Dia 19 - LISTAR

Listar: pôr em cardápio.

Estamos a mais de metade do último mês do ano. Estamos a 5 dias do Natal. Estamos a 12 dias de 2016. Quantos planos de 2015 ficaram por cumprir? Quantas pessoas ficaram pelo caminho? Quanto de ti se apagou? Às vezes acho que devíamos ter uma conversa com o nosso passado, intimidá-lo, obrigá-lo a dizer porque nos deixou, porque não se manteve. Depois acho que é estupidez, que devíamos era ter uma conversa com o nosso futuro, intimidá-lo, ameaçá-lo, dizer-lhe o que queremos, o que esperamos e que não nos desiluda se não partimos-lhe as duas pernas e damos-lhe um sorriso igual ao do Tiririca. Se calhar não devíamos falar com o nosso futuro mas com o nosso “eu” do futuro. Gostava de lhe explicar que agora sou só isto mas que quero que o tempo o ajude a ser mais, a ser melhor, que quero que se ame por inteiro, que seja completo e que tenha uma vida cheia de pessoas que se adorem. Queria dizer-lhe quais são os meus sonhos e que espero que por altura do nosso contacto, ele já o tenha cumprido.
Nunca fui alguém a quem faltassem sonhos. Nunca aspirei a era em que se venderão sonhos engarrafados. Mas podia engarrafar os meus. Escrevê-los em papiro velho e  queimado. Fazer deles canudos. Atá-los com ráfia e metê-los em garrafas. O que fazia com as garrafas?
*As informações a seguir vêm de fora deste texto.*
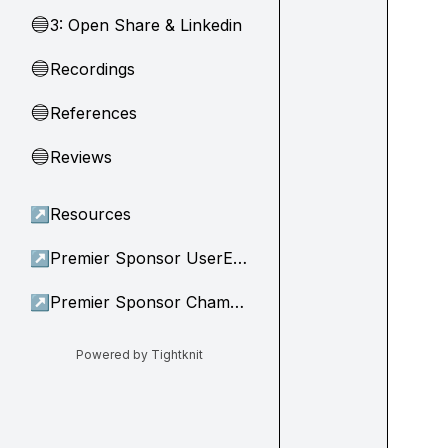
3: Open Share & Linkedin
🔵
Recordings
🔵
References
🔵
Reviews
🔵
↗
Resources
↗
Premier Sponsor UserEvidence
↗
Premier Sponsor Champion
Powered by Tightknit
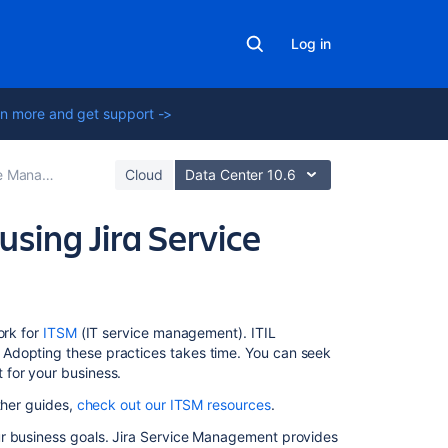
Log in
n more and get support ->
best practices
Cloud
Data Center 10.6
using Jira Service
In
ork for
ITSM
(IT service management). ITIL
this
Adopting these practices takes time. You can seek
section
 for your business.
ther guides,
check out our ITSM resources
.
Fulfilling
service
ur business goals. Jira Service Management provides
Podia colocá-las em exposição numa qualquer prateleira da sala, deixar que qualquer estranho os cobiçasse para no final poder dizer, orgulhosa, que são meus, que fui eu que os idealizei, que saíram da minha cabeça e do meu coração, que vivo deles e para os cumprir. Mas acho que preferia atirá-las ao mar, esperar que ganhassem vida própria, que atravessassem o oceano para serem sonhos de outro alguém. Gostava que alguém pudesse abri-las, desatasse o nó que tão cuidadosamente fiz na ráfia, desenrolasse o canudo de papiro e o lesse. Que pudesse ver nos meus sonhos um rumo para a sua desorientação e que os pusesse em prática.

O bom de engarrafar sonhos é que o vácuo os torna imutáveis, não os deixa fugir e sempre que nos distrairmos, aquele verde-garrafa-de-tinto vai chamar-nos a atenção. Não vale a pena atribuir uma ordem às garrafas, no momento certo, a rolha vai saltar, bater no teto e pedir palmas. Hoje é dia de ir à garrafeira.